[Source texts of formatted documents]
== Segment start ==
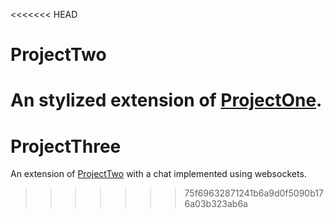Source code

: <<<<<<< HEAD
# ProjectTwo
An stylized extension of [ProjectOne](https://github.com/A1-exe/ProjectOne).
=======
# ProjectThree
An extension of [ProjectTwo](https://github.com/A1-exe/ProjectTwo) with a chat implemented using websockets.
>>>>>>> 75f69632871241b6a9d0f5090b176a03b323ab6a
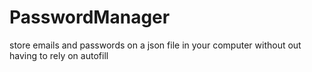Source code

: # PasswordManager
store emails and passwords on a json file in your computer without out having to rely on autofill 
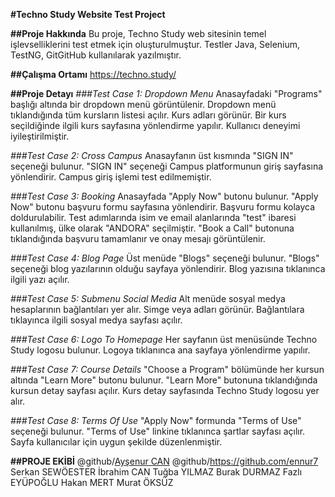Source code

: **#Techno Study Website Test Project**

**##Proje Hakkında**
Bu proje, Techno Study web sitesinin temel işlevselliklerini test etmek için oluşturulmuştur. Testler Java, Selenium, TestNG, GitGitHub kullanılarak yazılmıştır.

**##Çalışma Ortamı**
https://techno.study/

**##Proje Detayı**
*###Test Case 1: Dropdown Menu*
Anasayfadaki "Programs" başlığı altında bir dropdown menü görüntülenir.
Dropdown menü tıklandığında tüm kursların listesi açılır.
Kurs adları görünür.
Bir kurs seçildiğinde ilgili kurs sayfasına yönlendirme yapılır.
Kullanıcı deneyimi iyileştirilmiştir.

*###Test Case 2: Cross Campus*
Anasayfanın üst kısmında "SIGN IN" seçeneği bulunur.
"SIGN IN" seçeneği Campus platformunun giriş sayfasına yönlendirir.
Campus giriş işlemi test edilmemiştir.

*###Test Case 3: Booking*
Anasayfada "Apply Now" butonu bulunur.
"Apply Now" butonu başvuru formu sayfasına yönlendirir.
Başvuru formu kolayca doldurulabilir.
Test adımlarında isim ve email alanlarında "test" ibaresi kullanılmış, ülke olarak "ANDORA" seçilmiştir.
"Book a Call" butonuna tıklandığında başvuru tamamlanır ve onay mesajı görüntülenir.

*###Test Case 4: Blog Page*
Üst menüde "Blogs" seçeneği bulunur.
"Blogs" seçeneği blog yazılarının olduğu sayfaya yönlendirir.
Blog yazısına tıklanınca ilgili yazı açılır.

*###Test Case 5: Submenu Social Media*
Alt menüde sosyal medya hesaplarının bağlantıları yer alır.
Simge veya adları görünür.
Bağlantılara tıklayınca ilgili sosyal medya sayfası açılır.

*###Test Case 6: Logo To Homepage*
Her sayfanın üst menüsünde Techno Study logosu bulunur.
Logoya tıklanınca ana sayfaya yönlendirme yapılır.

*###Test Case 7: Course Details*
"Choose a Program" bölümünde her kursun altında "Learn More" butonu bulunur.
"Learn More" butonuna tıklandığında kursun detay sayfası açılır.
Kurs detay sayfasında Techno Study logosu yer alır.

*###Test Case 8: Terms Of Use*
"Apply Now" formunda "Terms of Use" seçeneği bulunur.
"Terms of Use" linkine tıklanınca şartlar sayfası açılır.
Sayfa kullanıcılar için uygun şekilde düzenlenmiştir.

**##PROJE EKİBİ**
@github/[Ayşenur CAN](https://github.com/aysenur-g-c)
@github/https://github.com/ennur7
Serkan SEWÖESTER
İbrahim CAN
Tuğba YILMAZ
Burak DURMAZ
Fazlı EYÜPOĞLU
Hakan MERT
Murat ÖKSÜZ
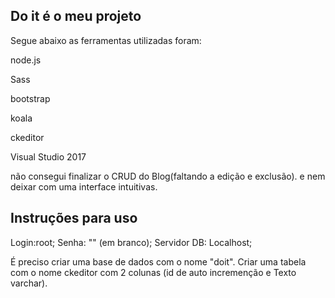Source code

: ## Do it é o meu projeto 

Segue abaixo as ferramentas utilizadas foram:

node.js

Sass

bootstrap

koala

ckeditor

Visual Studio 2017

não consegui finalizar o CRUD do Blog(faltando a edição e exclusão). e nem deixar com uma interface intuitivas.


## Instruções para uso
Login:root;
Senha: "" (em branco);
Servidor DB: Localhost;

É preciso criar uma base de dados com o nome "doit". 
Criar uma tabela com o nome ckeditor com 2 colunas (id de auto incremenção e Texto varchar).

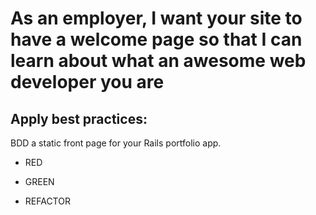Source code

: # As an employer, I want your site to have a welcome page so that I can learn about what an awesome web developer you are

## Apply best practices:
BDD a static front page for your Rails portfolio app.
- RED


- GREEN

- REFACTOR
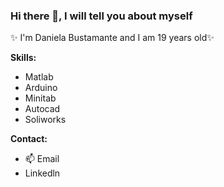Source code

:### Hi there 👋, I will tell you about myself 

✨ I'm Daniela Bustamante and I am 19 years old✨

**Skills:**

- Matlab
- Arduino
- Minitab
- Autocad
- Soliworks

**Contact:**
- 📫 Email
- Linkedln 
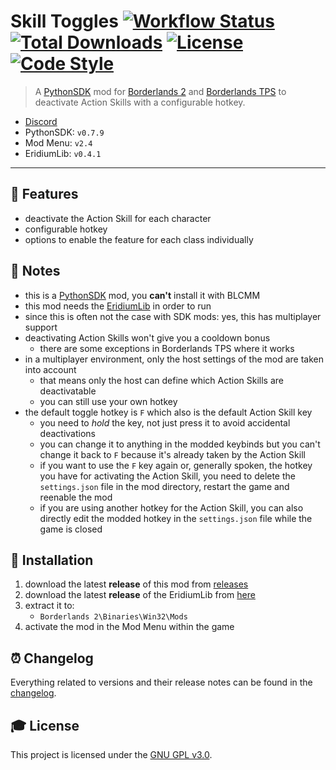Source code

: # **Skill Toggles** [![Workflow Status][workflow_status_badge]][workflow_status_link] [![Total Downloads][total_downloads_badge]][total_downloads_link] [![License][license_badge]][license] [![Code Style][black_badge]][black_link]

> A [PythonSDK] mod for [Borderlands 2][borderlands2] and [Borderlands TPS][borderlandstps] to deactivate Action Skills with a configurable hotkey.

- [Discord][discord]
- PythonSDK: `v0.7.9`
- Mod Menu: `v2.4`
- EridiumLib: `v0.4.1`

---

## **📎 Features**
- deactivate the Action Skill for each character
- configurable hotkey
- options to enable the feature for each class individually


## **📑 Notes**
- this is a [PythonSDK] mod, you **can't** install it with BLCMM
- this mod needs the [EridiumLib] in order to run
- since this is often not the case with SDK mods: yes, this has multiplayer support
- deactivating Action Skills won't give you a cooldown bonus
  - there are some exceptions in Borderlands TPS where it works
- in a multiplayer environment, only the host settings of the mod are taken into account
  - that means only the host can define which Action Skills are deactivatable
  - you can still use your own hotkey
- the default toggle hotkey is `F` which also is the default Action Skill key
  - you need to *hold* the key, not just press it to avoid accidental deactivations
  - you can change it to anything in the modded keybinds but you can't change it back to `F` because it's already taken by the Action Skill
  - if you want to use the `F` key again or, generally spoken, the hotkey you have for activating the Action Skill, you need to delete the `settings.json` file in the mod directory, restart the game and reenable the mod
  - if you are using another hotkey for the Action Skill, you can also directly edit the modded hotkey in the `settings.json` file while the game is closed


## **🔧 Installation**
1. download the latest **release** of this mod from [releases]
2. download the latest **release** of the EridiumLib from [here][eridiumlib_releases]
3. extract it to:
   - `Borderlands 2\Binaries\Win32\Mods`
4. activate the mod in the Mod Menu within the game


## **⏰ Changelog**
Everything related to versions and their release notes can be found in the [changelog].


## **🎓 License**
This project is licensed under the [GNU GPL v3.0][license].

<!-- Badges -->
[workflow_status_badge]: https://img.shields.io/github/workflow/status/RLNT/bl2_skilltoggles/CI?style=flat-square
[workflow_status_link]: https://github.com/RLNT/bl2_skilltoggles/actions/workflows/main.yml
[total_downloads_badge]: https://img.shields.io/github/downloads/RLNT/bl2_skilltoggles/total?style=flat-square
[total_downloads_link]: https://github.com/RLNT/bl2_skilltoggles/releases/latest
[license_badge]: https://img.shields.io/github/license/RLNT/bl2_skilltoggles?style=flat-square
[black_badge]: https://img.shields.io/badge/code%20style-black-000000.svg?style=flat-square
[black_link]: https://github.com/psf/black


<!-- Links -->
[pythonsdk]: http://borderlandsmodding.com/sdk-mods/
[borderlands2]: https://store.steampowered.com/app/49520/Borderlands_2/
[borderlandstps]: https://store.steampowered.com/app/261640/Borderlands_The_PreSequel/
[discord]: https://discordapp.com/invite/Q3qxws6
[releases]: https://github.com/RLNT/bl2_skilltoggles/releases
[eridiumlib]: https://github.com/RLNT/bl2_eridium
[eridiumlib_releases]: https://github.com/RLNT/bl2_eridium/releases
[changelog]: CHANGELOG.md
[license]: LICENSE
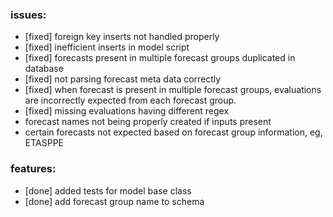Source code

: ### issues:
* [fixed] foreign key inserts not handled properly
* [fixed] inefficient inserts in model script
* [fixed] forecasts present in multiple forecast groups duplicated in database
* [fixed] not parsing forecast meta data correctly
* [fixed] when forecast is present in multiple forecast groups, evaluations are incorrectly expected from each forecast group.
* [fixed] missing evaluations having different regex
* forecast names not being properly created if inputs present
* certain forecasts not expected based on forecast group information, eg, ETASPPE

### features:
* [done] added tests for model base class
* [done] add forecast group name to schema



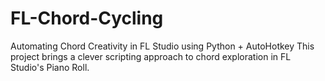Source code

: # FL-Chord-Cycling
Automating Chord Creativity in FL Studio using Python + AutoHotkey This project brings a clever scripting approach to chord exploration in FL Studio's Piano Roll.
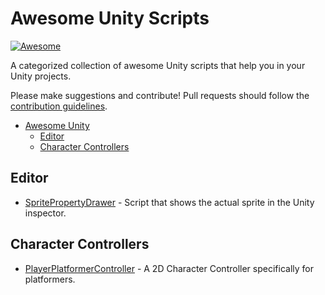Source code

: # Awesome Unity Scripts

[![Awesome](https://awesome.re/badge-flat2.svg)](https://awesome.re)

A categorized collection of awesome Unity scripts that help you in your Unity projects.

Please make suggestions and contribute! Pull requests should follow the [contribution guidelines](https://github.com/RyanNielson/awesome-unity/blob/master/CONTRIBUTING.md).

- [Awesome Unity](#awesome-unity-scripts)
  - [Editor](#editor)
  - [Character Controllers](#character-controllers)

## Editor 
* [SpritePropertyDrawer](https://github.com/BartInTheField/Unity-SpritePropertyDrawer) - Script that shows the actual sprite in the Unity inspector.

## Character Controllers 
* [PlayerPlatformerController](https://learn.unity.com/tutorial/live-session-2d-platformer-character-controller#5c7f8528edbc2a002053b695) - A 2D Character Controller specifically for platformers.

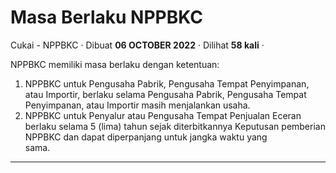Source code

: Masa Berlaku NPPBKC
===================

Cukai - NPPBKC · Dibuat **06 OCTOBER 2022** · Dilihat **58 kali** ·

NPPBKC memiliki masa berlaku dengan ketentuan:  

1.  NPPBKC untuk Pengusaha Pabrik, Pengusaha Tempat Penyimpanan, atau Importir, berlaku selama Pengusaha Pabrik, Pengusaha Tempat Penyimpanan, atau Importir masih menjalankan usaha.
2.  NPPBKC untuk Penyalur atau Pengusaha Tempat Penjualan Eceran berlaku selama 5 (lima) tahun sejak diterbitkannya Keputusan pemberian NPPBKC dan dapat diperpanjang untuk jangka waktu yang  
    sama.  
    

  
  
  

* * *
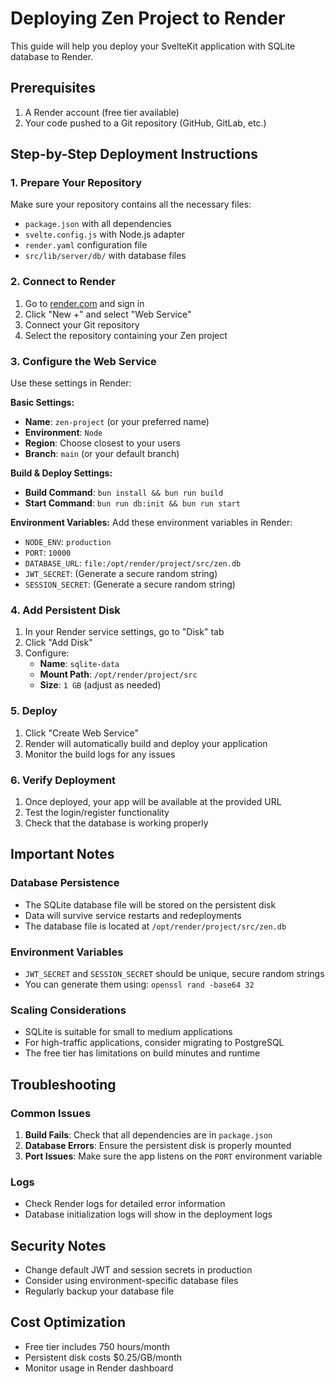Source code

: # Deploying Zen Project to Render

This guide will help you deploy your SvelteKit application with SQLite database to Render.

## Prerequisites

1. A Render account (free tier available)
2. Your code pushed to a Git repository (GitHub, GitLab, etc.)

## Step-by-Step Deployment Instructions

### 1. Prepare Your Repository

Make sure your repository contains all the necessary files:
- `package.json` with all dependencies
- `svelte.config.js` with Node.js adapter
- `render.yaml` configuration file
- `src/lib/server/db/` with database files

### 2. Connect to Render

1. Go to [render.com](https://render.com) and sign in
2. Click "New +" and select "Web Service"
3. Connect your Git repository
4. Select the repository containing your Zen project

### 3. Configure the Web Service

Use these settings in Render:

**Basic Settings:**
- **Name**: `zen-project` (or your preferred name)
- **Environment**: `Node`
- **Region**: Choose closest to your users
- **Branch**: `main` (or your default branch)

**Build & Deploy Settings:**
- **Build Command**: `bun install && bun run build`
- **Start Command**: `bun run db:init && bun run start`

**Environment Variables:**
Add these environment variables in Render:
- `NODE_ENV`: `production`
- `PORT`: `10000`
- `DATABASE_URL`: `file:/opt/render/project/src/zen.db`
- `JWT_SECRET`: (Generate a secure random string)
- `SESSION_SECRET`: (Generate a secure random string)

### 4. Add Persistent Disk

1. In your Render service settings, go to "Disk" tab
2. Click "Add Disk"
3. Configure:
   - **Name**: `sqlite-data`
   - **Mount Path**: `/opt/render/project/src`
   - **Size**: `1 GB` (adjust as needed)

### 5. Deploy

1. Click "Create Web Service"
2. Render will automatically build and deploy your application
3. Monitor the build logs for any issues

### 6. Verify Deployment

1. Once deployed, your app will be available at the provided URL
2. Test the login/register functionality
3. Check that the database is working properly

## Important Notes

### Database Persistence
- The SQLite database file will be stored on the persistent disk
- Data will survive service restarts and redeployments
- The database file is located at `/opt/render/project/src/zen.db`

### Environment Variables
- `JWT_SECRET` and `SESSION_SECRET` should be unique, secure random strings
- You can generate them using: `openssl rand -base64 32`

### Scaling Considerations
- SQLite is suitable for small to medium applications
- For high-traffic applications, consider migrating to PostgreSQL
- The free tier has limitations on build minutes and runtime

## Troubleshooting

### Common Issues

1. **Build Fails**: Check that all dependencies are in `package.json`
2. **Database Errors**: Ensure the persistent disk is properly mounted
3. **Port Issues**: Make sure the app listens on the `PORT` environment variable

### Logs
- Check Render logs for detailed error information
- Database initialization logs will show in the deployment logs

## Security Notes

- Change default JWT and session secrets in production
- Consider using environment-specific database files
- Regularly backup your database file

## Cost Optimization

- Free tier includes 750 hours/month
- Persistent disk costs $0.25/GB/month
- Monitor usage in Render dashboard 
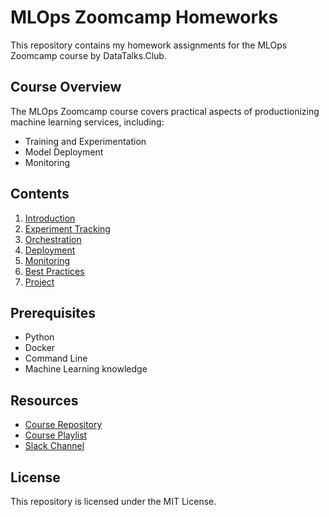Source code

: # MLOps Zoomcamp Homeworks

This repository contains my homework assignments for the MLOps Zoomcamp course by DataTalks.Club.

## Course Overview
The MLOps Zoomcamp course covers practical aspects of productionizing machine learning services, including:
- Training and Experimentation
- Model Deployment
- Monitoring

## Contents
1. [Introduction](01-intro)
2. [Experiment Tracking](02-experiment-tracking)
3. [Orchestration](03-orchestration)
4. [Deployment](04-deployment)
5. [Monitoring](05-monitoring)
6. [Best Practices](06-best-practices)
7. [Project](07-project)

## Prerequisites
- Python
- Docker
- Command Line
- Machine Learning knowledge

## Resources
- [Course Repository](https://github.com/DataTalksClub/mlops-zoomcamp)
- [Course Playlist](https://www.youtube.com/playlist?list=PLoMl6w-1dMsyZgToqzsZxVgbhbeX4rMzk)
- [Slack Channel](https://datatalks.club/slack.html)

## License
This repository is licensed under the MIT License.

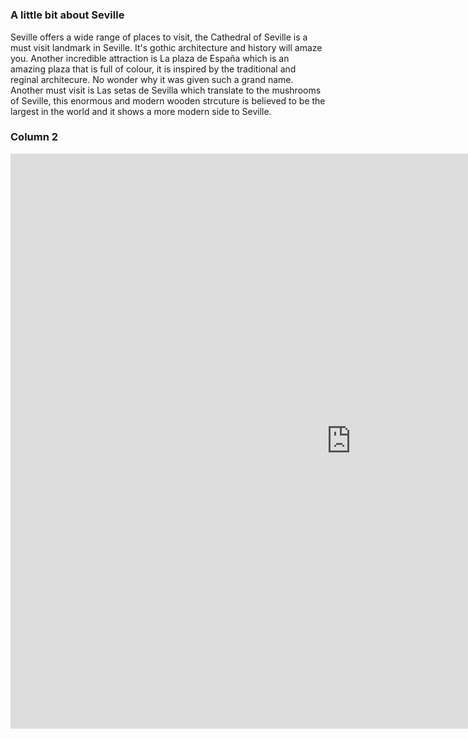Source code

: <h1></h1>

</div>
<div class="container">
<div class="row">
<div class="col-sm-6">
<h3>A little bit about Seville</h3>
<p>Seville offers a wide range of places to visit, the Cathedral of Seville is a must visit landmark in Seville. It's gothic architecture and history will amaze you.
  Another incredible attraction is La plaza de España which is an amazing plaza that is full of colour, it is inspired by the traditional and reginal architecure. No wonder why it was given such a grand name.
 Another must visit is Las setas de Sevilla which translate to the mushrooms of Seville, this enormous and modern wooden strcuture is believed to be the largest in the world and it shows a more modern side to Seville.</p>
  
</div>
<div class="col-sm-6">
<h3>Column 2</h3>
 <iframe src="https://h5p.org/h5p/embed/1245904" width="1090" height="920" frameborder="0" allowfullscreen="allowfullscreen" allow="geolocation *; microphone *; camera *; midi *; encrypted-media *" title="Seville attractions"></iframe><script src="https://h5p.org/sites/all/modules/h5p/library/js/h5p-resizer.js" charset="UTF-8"></script>
  </div>
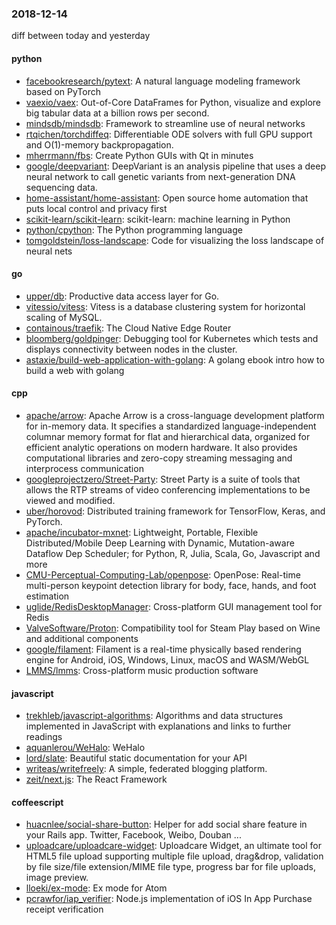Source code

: ### 2018-12-14
diff between today and yesterday

#### python
* [facebookresearch/pytext](https://github.com/facebookresearch/pytext): A natural language modeling framework based on PyTorch
* [vaexio/vaex](https://github.com/vaexio/vaex): Out-of-Core DataFrames for Python, visualize and explore big tabular data at a billion rows per second.
* [mindsdb/mindsdb](https://github.com/mindsdb/mindsdb): Framework to streamline use of neural networks
* [rtqichen/torchdiffeq](https://github.com/rtqichen/torchdiffeq): Differentiable ODE solvers with full GPU support and O(1)-memory backpropagation.
* [mherrmann/fbs](https://github.com/mherrmann/fbs): Create Python GUIs with Qt in minutes
* [google/deepvariant](https://github.com/google/deepvariant): DeepVariant is an analysis pipeline that uses a deep neural network to call genetic variants from next-generation DNA sequencing data.
* [home-assistant/home-assistant](https://github.com/home-assistant/home-assistant):  Open source home automation that puts local control and privacy first
* [scikit-learn/scikit-learn](https://github.com/scikit-learn/scikit-learn): scikit-learn: machine learning in Python
* [python/cpython](https://github.com/python/cpython): The Python programming language
* [tomgoldstein/loss-landscape](https://github.com/tomgoldstein/loss-landscape): Code for visualizing the loss landscape of neural nets

#### go
* [upper/db](https://github.com/upper/db): Productive data access layer for Go.
* [vitessio/vitess](https://github.com/vitessio/vitess): Vitess is a database clustering system for horizontal scaling of MySQL.
* [containous/traefik](https://github.com/containous/traefik): The Cloud Native Edge Router
* [bloomberg/goldpinger](https://github.com/bloomberg/goldpinger): Debugging tool for Kubernetes which tests and displays connectivity between nodes in the cluster.
* [astaxie/build-web-application-with-golang](https://github.com/astaxie/build-web-application-with-golang): A golang ebook intro how to build a web with golang

#### cpp
* [apache/arrow](https://github.com/apache/arrow): Apache Arrow is a cross-language development platform for in-memory data. It specifies a standardized language-independent columnar memory format for flat and hierarchical data, organized for efficient analytic operations on modern hardware. It also provides computational libraries and zero-copy streaming messaging and interprocess communication
* [googleprojectzero/Street-Party](https://github.com/googleprojectzero/Street-Party): Street Party is a suite of tools that allows the RTP streams of video conferencing implementations to be viewed and modified.
* [uber/horovod](https://github.com/uber/horovod): Distributed training framework for TensorFlow, Keras, and PyTorch.
* [apache/incubator-mxnet](https://github.com/apache/incubator-mxnet): Lightweight, Portable, Flexible Distributed/Mobile Deep Learning with Dynamic, Mutation-aware Dataflow Dep Scheduler; for Python, R, Julia, Scala, Go, Javascript and more
* [CMU-Perceptual-Computing-Lab/openpose](https://github.com/CMU-Perceptual-Computing-Lab/openpose): OpenPose: Real-time multi-person keypoint detection library for body, face, hands, and foot estimation
* [uglide/RedisDesktopManager](https://github.com/uglide/RedisDesktopManager):  Cross-platform GUI management tool for Redis
* [ValveSoftware/Proton](https://github.com/ValveSoftware/Proton): Compatibility tool for Steam Play based on Wine and additional components
* [google/filament](https://github.com/google/filament): Filament is a real-time physically based rendering engine for Android, iOS, Windows, Linux, macOS and WASM/WebGL
* [LMMS/lmms](https://github.com/LMMS/lmms): Cross-platform music production software

#### javascript
* [trekhleb/javascript-algorithms](https://github.com/trekhleb/javascript-algorithms):  Algorithms and data structures implemented in JavaScript with explanations and links to further readings
* [aquanlerou/WeHalo](https://github.com/aquanlerou/WeHalo): WeHalo  
* [lord/slate](https://github.com/lord/slate): Beautiful static documentation for your API
* [writeas/writefreely](https://github.com/writeas/writefreely): A simple, federated blogging platform.
* [zeit/next.js](https://github.com/zeit/next.js): The React Framework

#### coffeescript
* [huacnlee/social-share-button](https://github.com/huacnlee/social-share-button): Helper for add social share feature in your Rails app. Twitter, Facebook, Weibo, Douban ...
* [uploadcare/uploadcare-widget](https://github.com/uploadcare/uploadcare-widget): Uploadcare Widget, an ultimate tool for HTML5 file upload supporting multiple file upload, drag&drop, validation by file size/file extension/MIME file type, progress bar for file uploads, image preview.
* [lloeki/ex-mode](https://github.com/lloeki/ex-mode): Ex mode for Atom
* [pcrawfor/iap_verifier](https://github.com/pcrawfor/iap_verifier): Node.js implementation of iOS In App Purchase receipt verification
== Segment end ==
> **Your goal**
Pick out and copy each line in the items above that contains the string "forecast".

> **Result for this task**
* [fixed] forecasts present in multiple forecast groups duplicated in database
* [fixed] not parsing forecast meta data correctly
* [fixed] when forecast is present in multiple forecast groups, evaluations are incorrectly expected from each forecast group.
* forecast names not being properly created if inputs present
* certain forecasts not expected based on forecast group information, eg, ETASPPE
* [done] add forecast group name to schema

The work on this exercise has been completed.